Brief: Copy every one of the items below line for line, with no changes to any word, number or mark.

---------------

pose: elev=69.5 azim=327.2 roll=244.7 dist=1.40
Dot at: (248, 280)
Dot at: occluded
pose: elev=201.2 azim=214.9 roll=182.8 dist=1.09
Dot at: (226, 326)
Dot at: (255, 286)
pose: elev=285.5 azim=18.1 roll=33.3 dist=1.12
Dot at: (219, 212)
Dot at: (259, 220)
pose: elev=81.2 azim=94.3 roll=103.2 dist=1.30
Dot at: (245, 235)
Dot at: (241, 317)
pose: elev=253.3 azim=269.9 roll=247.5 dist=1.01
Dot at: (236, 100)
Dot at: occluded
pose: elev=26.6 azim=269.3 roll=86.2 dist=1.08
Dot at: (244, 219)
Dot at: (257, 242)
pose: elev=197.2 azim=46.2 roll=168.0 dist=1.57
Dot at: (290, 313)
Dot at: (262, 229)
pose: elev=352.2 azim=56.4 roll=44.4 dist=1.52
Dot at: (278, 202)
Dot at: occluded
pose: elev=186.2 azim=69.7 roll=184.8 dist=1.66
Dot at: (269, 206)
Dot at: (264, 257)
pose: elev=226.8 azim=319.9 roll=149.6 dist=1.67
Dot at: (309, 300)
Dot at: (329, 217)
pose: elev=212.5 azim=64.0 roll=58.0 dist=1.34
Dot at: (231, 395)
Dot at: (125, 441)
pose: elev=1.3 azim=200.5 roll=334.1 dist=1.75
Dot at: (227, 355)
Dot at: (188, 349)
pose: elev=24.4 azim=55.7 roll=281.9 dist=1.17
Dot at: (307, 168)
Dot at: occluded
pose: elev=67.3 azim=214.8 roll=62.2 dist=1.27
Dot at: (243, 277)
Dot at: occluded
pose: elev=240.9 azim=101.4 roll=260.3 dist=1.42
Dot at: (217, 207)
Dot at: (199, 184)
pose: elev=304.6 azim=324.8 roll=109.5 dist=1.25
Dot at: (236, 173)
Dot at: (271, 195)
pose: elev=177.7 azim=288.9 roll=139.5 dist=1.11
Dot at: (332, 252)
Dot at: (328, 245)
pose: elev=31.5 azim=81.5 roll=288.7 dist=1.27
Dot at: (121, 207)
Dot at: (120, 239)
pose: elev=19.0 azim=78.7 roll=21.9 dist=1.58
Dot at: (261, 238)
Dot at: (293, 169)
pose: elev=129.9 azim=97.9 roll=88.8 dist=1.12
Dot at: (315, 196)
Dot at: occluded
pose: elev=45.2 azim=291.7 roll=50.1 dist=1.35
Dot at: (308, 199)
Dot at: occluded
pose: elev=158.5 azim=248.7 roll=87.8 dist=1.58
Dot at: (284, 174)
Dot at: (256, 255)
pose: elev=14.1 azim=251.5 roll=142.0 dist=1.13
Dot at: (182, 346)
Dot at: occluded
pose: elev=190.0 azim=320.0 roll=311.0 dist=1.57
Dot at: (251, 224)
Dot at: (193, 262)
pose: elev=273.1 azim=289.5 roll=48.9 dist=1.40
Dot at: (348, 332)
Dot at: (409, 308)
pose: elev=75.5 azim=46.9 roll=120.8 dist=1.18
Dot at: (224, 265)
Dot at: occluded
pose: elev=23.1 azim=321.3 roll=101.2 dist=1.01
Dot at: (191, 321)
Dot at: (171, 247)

---------------

Answer to the task:
pose: elev=69.5 azim=327.2 roll=244.7 dist=1.40
Dot at: (248, 280)
Dot at: occluded
pose: elev=201.2 azim=214.9 roll=182.8 dist=1.09
Dot at: (226, 326)
Dot at: (255, 286)
pose: elev=285.5 azim=18.1 roll=33.3 dist=1.12
Dot at: (219, 212)
Dot at: (259, 220)
pose: elev=81.2 azim=94.3 roll=103.2 dist=1.30
Dot at: (245, 235)
Dot at: (241, 317)
pose: elev=253.3 azim=269.9 roll=247.5 dist=1.01
Dot at: (236, 100)
Dot at: occluded
pose: elev=26.6 azim=269.3 roll=86.2 dist=1.08
Dot at: (244, 219)
Dot at: (257, 242)
pose: elev=197.2 azim=46.2 roll=168.0 dist=1.57
Dot at: (290, 313)
Dot at: (262, 229)
pose: elev=352.2 azim=56.4 roll=44.4 dist=1.52
Dot at: (278, 202)
Dot at: occluded
pose: elev=186.2 azim=69.7 roll=184.8 dist=1.66
Dot at: (269, 206)
Dot at: (264, 257)
pose: elev=226.8 azim=319.9 roll=149.6 dist=1.67
Dot at: (309, 300)
Dot at: (329, 217)
pose: elev=212.5 azim=64.0 roll=58.0 dist=1.34
Dot at: (231, 395)
Dot at: (125, 441)
pose: elev=1.3 azim=200.5 roll=334.1 dist=1.75
Dot at: (227, 355)
Dot at: (188, 349)
pose: elev=24.4 azim=55.7 roll=281.9 dist=1.17
Dot at: (307, 168)
Dot at: occluded
pose: elev=67.3 azim=214.8 roll=62.2 dist=1.27
Dot at: (243, 277)
Dot at: occluded
pose: elev=240.9 azim=101.4 roll=260.3 dist=1.42
Dot at: (217, 207)
Dot at: (199, 184)
pose: elev=304.6 azim=324.8 roll=109.5 dist=1.25
Dot at: (236, 173)
Dot at: (271, 195)
pose: elev=177.7 azim=288.9 roll=139.5 dist=1.11
Dot at: (332, 252)
Dot at: (328, 245)
pose: elev=31.5 azim=81.5 roll=288.7 dist=1.27
Dot at: (121, 207)
Dot at: (120, 239)
pose: elev=19.0 azim=78.7 roll=21.9 dist=1.58
Dot at: (261, 238)
Dot at: (293, 169)
pose: elev=129.9 azim=97.9 roll=88.8 dist=1.12
Dot at: (315, 196)
Dot at: occluded
pose: elev=45.2 azim=291.7 roll=50.1 dist=1.35
Dot at: (308, 199)
Dot at: occluded
pose: elev=158.5 azim=248.7 roll=87.8 dist=1.58
Dot at: (284, 174)
Dot at: (256, 255)
pose: elev=14.1 azim=251.5 roll=142.0 dist=1.13
Dot at: (182, 346)
Dot at: occluded
pose: elev=190.0 azim=320.0 roll=311.0 dist=1.57
Dot at: (251, 224)
Dot at: (193, 262)
pose: elev=273.1 azim=289.5 roll=48.9 dist=1.40
Dot at: (348, 332)
Dot at: (409, 308)
pose: elev=75.5 azim=46.9 roll=120.8 dist=1.18
Dot at: (224, 265)
Dot at: occluded
pose: elev=23.1 azim=321.3 roll=101.2 dist=1.01
Dot at: (191, 321)
Dot at: (171, 247)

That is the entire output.